The bench recalled that because of the frequent skirmishes between Hindus and Muslims at the disputed site, the then British rulers had installed a grill railing in 1857 dividing the plot into inner and outer courtyards.
This, it said, was an indication that the Muslims did offer uninterrupted namaz at the place. The Muslims were allotted the inner courtyard and the Hindus the outer courtyard.
The court said there was evidence that Muslims did offer namaz at the site, at least since 1857, and so the claim that no namaz was offered at the place ought to be rejected. Rather, the bench said, it was an instance of a mosque being vandalised by Hindus.
“After the construction of the grill-brick wall in 1857, there is evidence on record to show the exclusive and unimpeded possession of the Hindus and the offering of worship in the outer courtyard. Entry into the three-domed structure was possible only by seeking access through either of the two doors on the eastern and northern sides of the outer courtyard, which were under the control of the Hindu devotees,” the judgment said.
“On a preponderance of probabilities, there is no evidence to establish that the Muslims abandoned the mosque or ceased to perform namaz in spite of the contestation over their possession of the inner courtyard after 1858. Oral evidence indicates the continuation of namaz.
“The contestation over the possession of the inner courtyard became the centre of the communal conflict of 1934, during… which the domes of the mosque sustained damage as did the structure. The repair and renovation of the mosque at the expense of the British administration through the agency of a Muslim contractor is indicative that despite the disputes between the two communities, the structure of the mosque continued to exist, as did the assertion of the Muslims of their right to pray.
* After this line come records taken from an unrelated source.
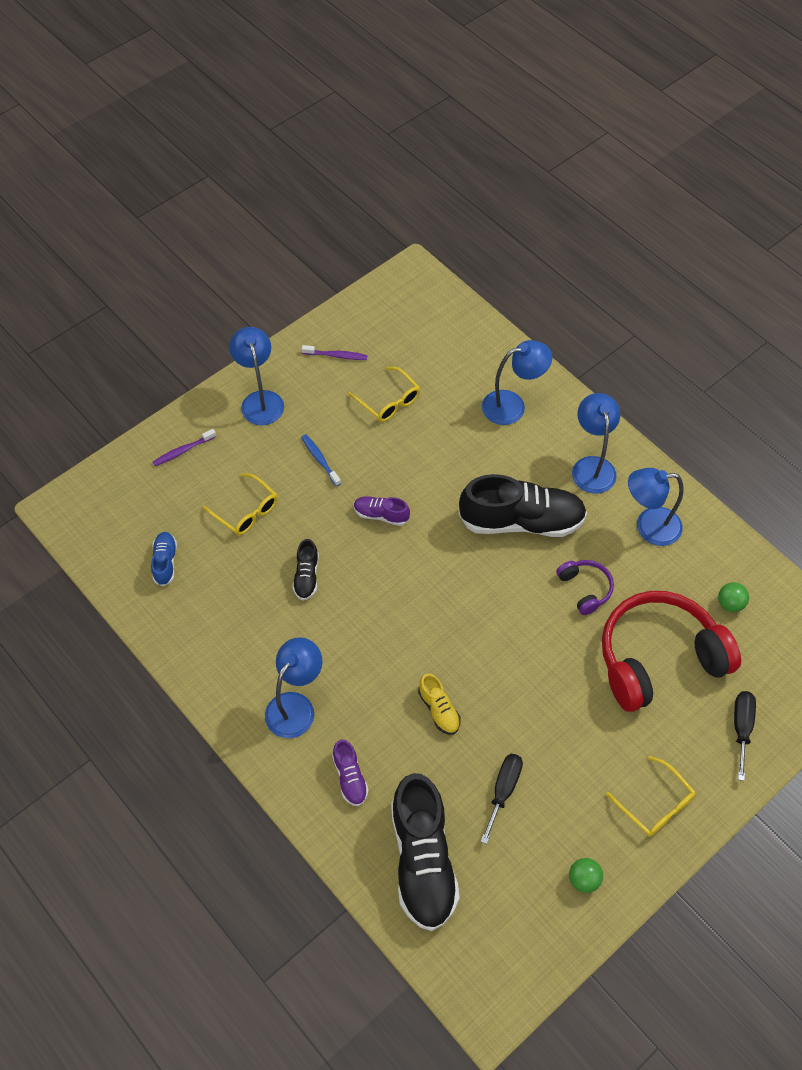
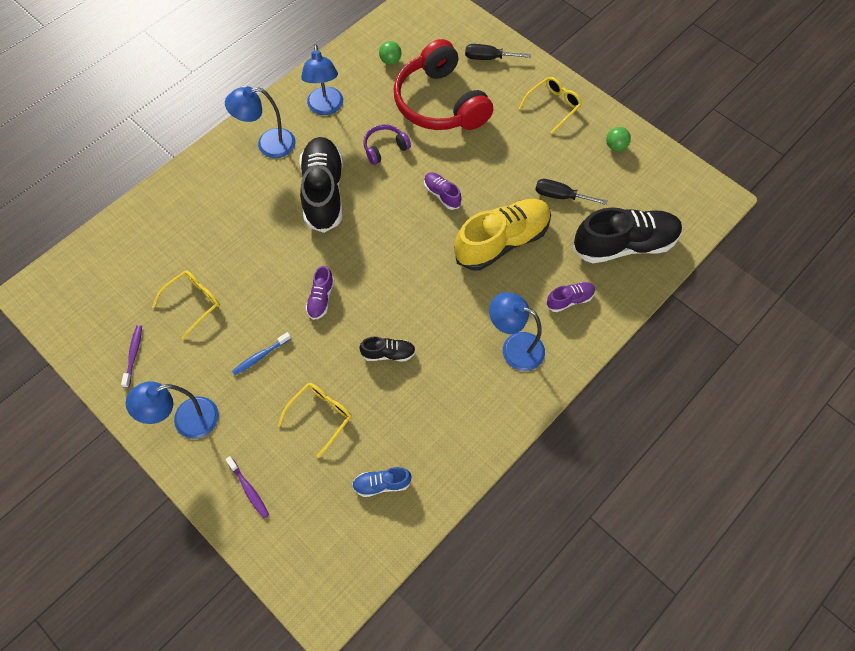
camera: 95 degrees left, 5 degrees up
yellow shoe [418,674,461,735] -> yellow shoe [454,199,551,270], size x2.16
blue lamp [482,340,552,425] -> none
none -> purple shoe [424,173,462,210]

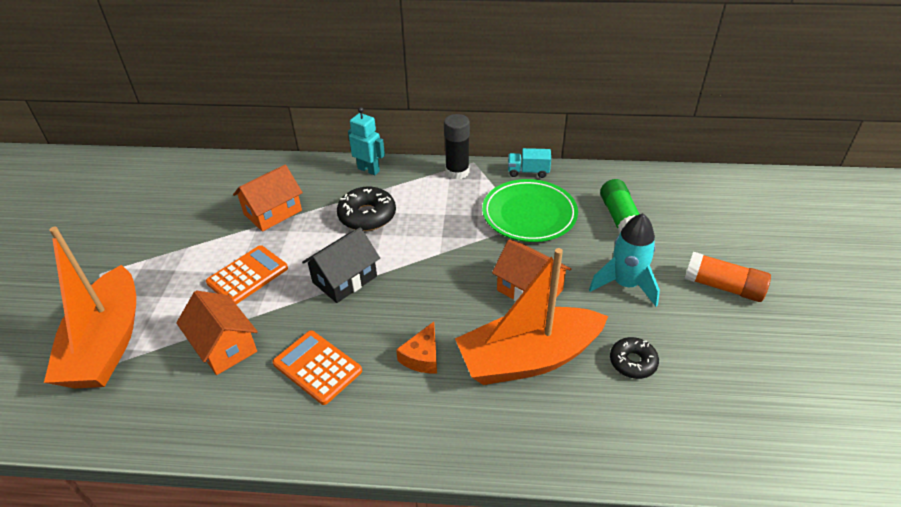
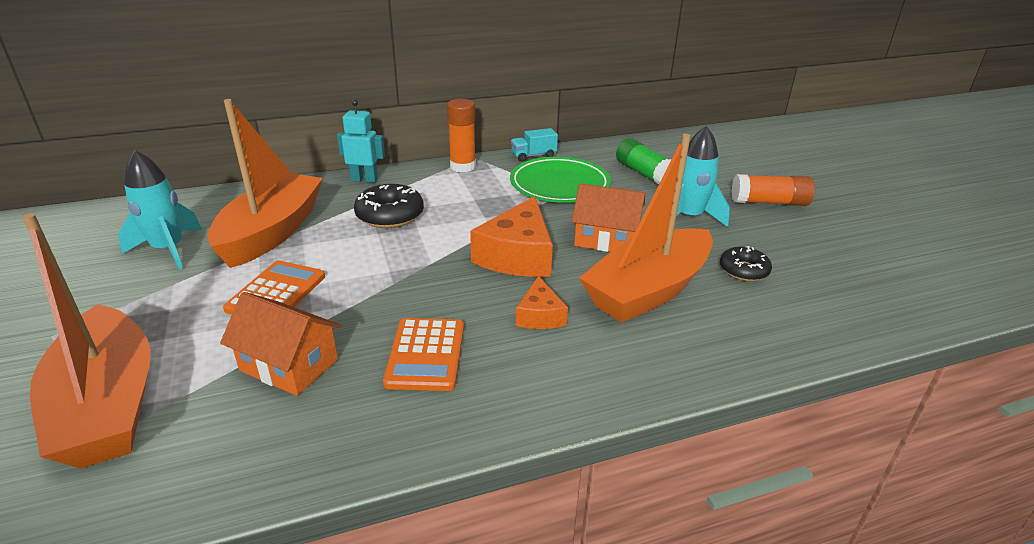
camera: 25 degrees left, 10 degrees down
orange house [233,165,303,232] -> orange boat [207,99,323,268]
orange calculator [272,330,362,405] -> orange calculator turned 105 degrees counterclockwise [383,318,464,391]
black house [302,227,380,303] -> none
black glue stick [444,114,470,180] -> orange glue stick [447,99,476,173]
none -> turquoise rocket [118,150,202,270]
none -> orange cheese [470,196,553,277]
“Namaz appears to have been offered within the mosque after 1934 though, by the time of incident of 22/23 December 1949, only Friday namaz was being offered.
“The reports of the wakf inspector of December 1949 indicate that the sadhus and bairagis who worshipped and resided in the outer courtyard obstructed Muslims from passing through the courtyard, which was under their control, for namaz within the mosque.
“On the night between 22/23 December 1949, when a group of 50 to 60 persons installed idols on the pulpit of the mosque below the central dome. This led to the desecration of the mosque and the ouster of the Muslims otherwise than by the due process of law. The inner courtyard was thereafter attached… on 29 December 1949 and the receiver took possession.
“On 6 December 1992, the structure of the mosque was brought down and the mosque was destroyed. The destruction of the mosque took place in breach of the order of status quo and an assurance given to this court. The destruction of the mosque and the obliteration of the Islamic structure was an egregious violation of the rule of law.”